Study Shows Why Apples Rot Slower than Pears

So what is really the cause of apples remaining healthier than pears for a much longer time after being picked up? Scientists argue that it all has to do with oxygen and the way it behaves in order to reach the center of the fruit. By using one of the most powerful light sources in the world, Pieter Verboven of the Catholic University of Leuven proved that pears as well as apples contain pores and channels that help carry oxygen inside them, thus when pears can no longer absorb oxygen they go bad.

"If we know how the pears get into storage, we can better predict how they will behave. From season to season, from batch to batch, even from orchard to orchard - we can give advice to the grower, saying 'well, for these pears, you may have to elevate the oxygen concentration in your storage room because there is the potential for problems'," said Verboven in an interview.

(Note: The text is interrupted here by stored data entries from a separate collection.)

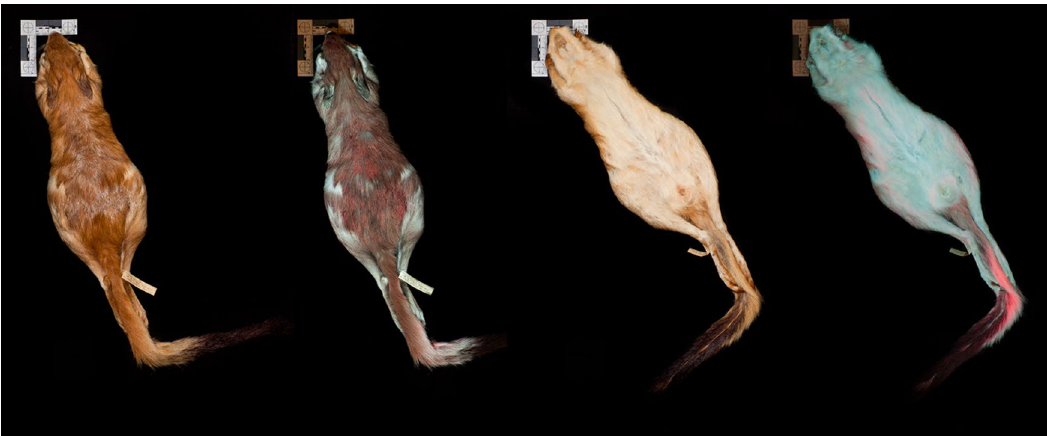
Figure 1. Biofluorescence in East African springhare museum specimens. A male Pedetes surdaster museum specimen (FMNH 73067) collected from the Central Province of Kenya in 1952, photographed under visible light (first and third image from left) and 395 nm ultraviolet light using a 470 nm longpass filter. Orange to red biofluorescence (~ 650 nm) is observed on the dorsal (leftmost images) and ventral surfaces (rightmost images) of this museum specimen from the Field Museum of Natural History (FMNH) in Chicago, Illinois,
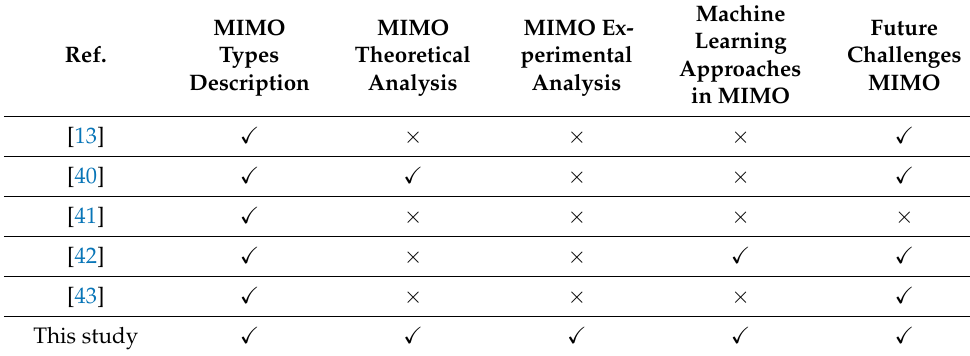
Table 1. Comparison with related studies MIMO VLC.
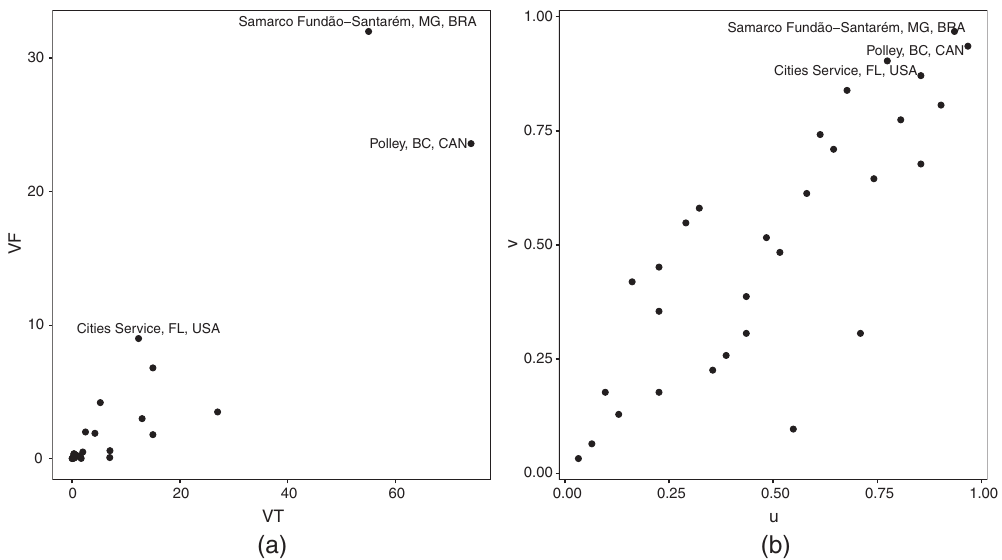
Figure 1. Scatterplot for V T ( (cid:1) 10 6 m 3 ) vs. V F ( (cid:1) 10 6 m 3 ) with (a) original observations and (b) observations transformed to [0, 1] by scaling ranks, U vs. V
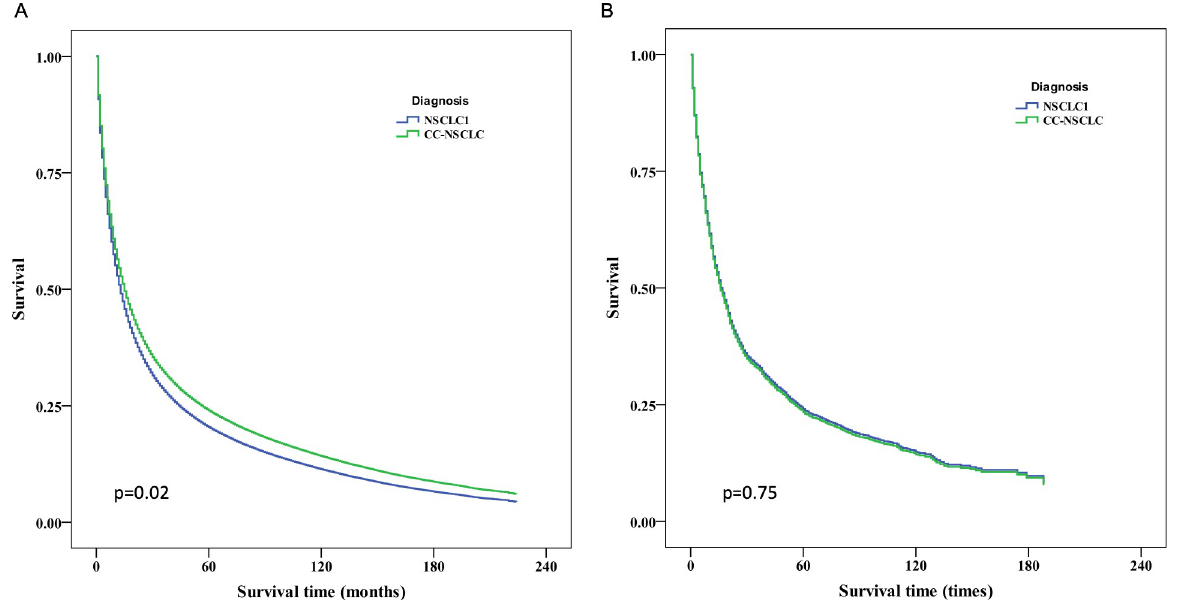
Fig 1. mOS for CC-NSCLC and NSCLC1 before and after PSM. (A) Kaplan–Meier survival curves indicated that patients with CC-NSCLC had significantly longer survival compared with patients with NSCLC1 before PSM (16 months vs 13 months; P < 0.05). (B) Kaplan–Meier survival curves indicated that patients with CC-NSCLC had no significant extension in survival relative to patients with NSCLC1 after PSM (16 months vs 15 months; P > 0.05).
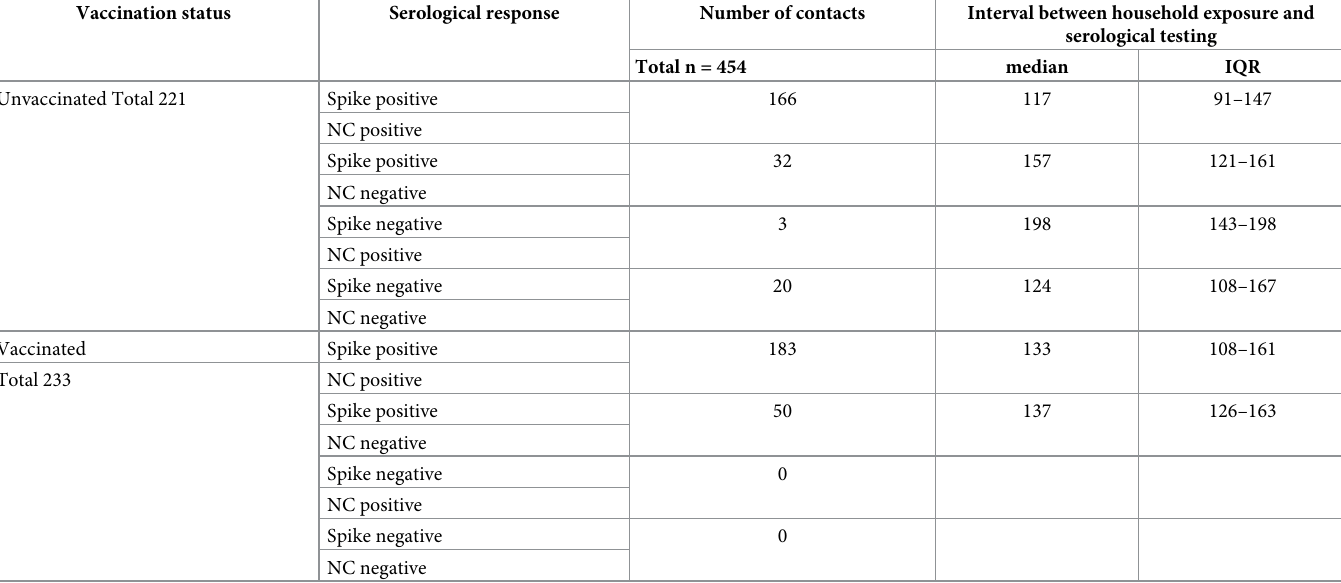
Table 4. Relationship between vaccination status, antibody positivity and the interval between household exposure (PCR positive test in index case) and serological testing of HHC. Vaccination status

Even after they are picked, the cells of the fruit still require certain amounts of oxygen in order to maintain good health. However, if this oxygen supply cannot be provided or cannot pass through the fruit, it starts to rot from inside out. X-ray investigations at the European Synchrotron Radiation Facility were able to reveal structures inside the fruit less than a thousandth of a millimeter across, showing that specialized structures having the role of providing oxygen do exist, and in apples they are represented by irregular cavities between cells, while those of pears are tiny interconnected channels.

"We already knew that different apple varieties have a different density which means they have a different fraction of air spaces; but we didn't know the structures. We also knew that pears have a much lower amount of void spaces inside because pears sink to the bottom if you drop them in water whereas apples float, which indicates that one has more air than the other one," Dr Verboven said.

European Synchrotron Radiation Facility

The ESRF in Grenoble, France works by shooting electrons from a linac accelerator, which then enter the Booster synchrotron before going into the storage ring. As electrons are accelerated at relativistic speeds through the 850 meter across storage ring they start emitting energy by radiating X-ray light, which is then collected into beamlines.

It is the most powerful light source in Europe and it is generally used to probe different types of materials at molecular and atomic level, including drugs, electronics and, why not, fruit?

"It is still unclear how airways in the fruit develop, and why apples have cavity structures and pears micro-channel networks. The micro-channels are so small that oxygen supply to the fruit core is very limited and cells are quickly 'out of breath' when oxygen levels fall below the safety threshold," explained Dr Verboven.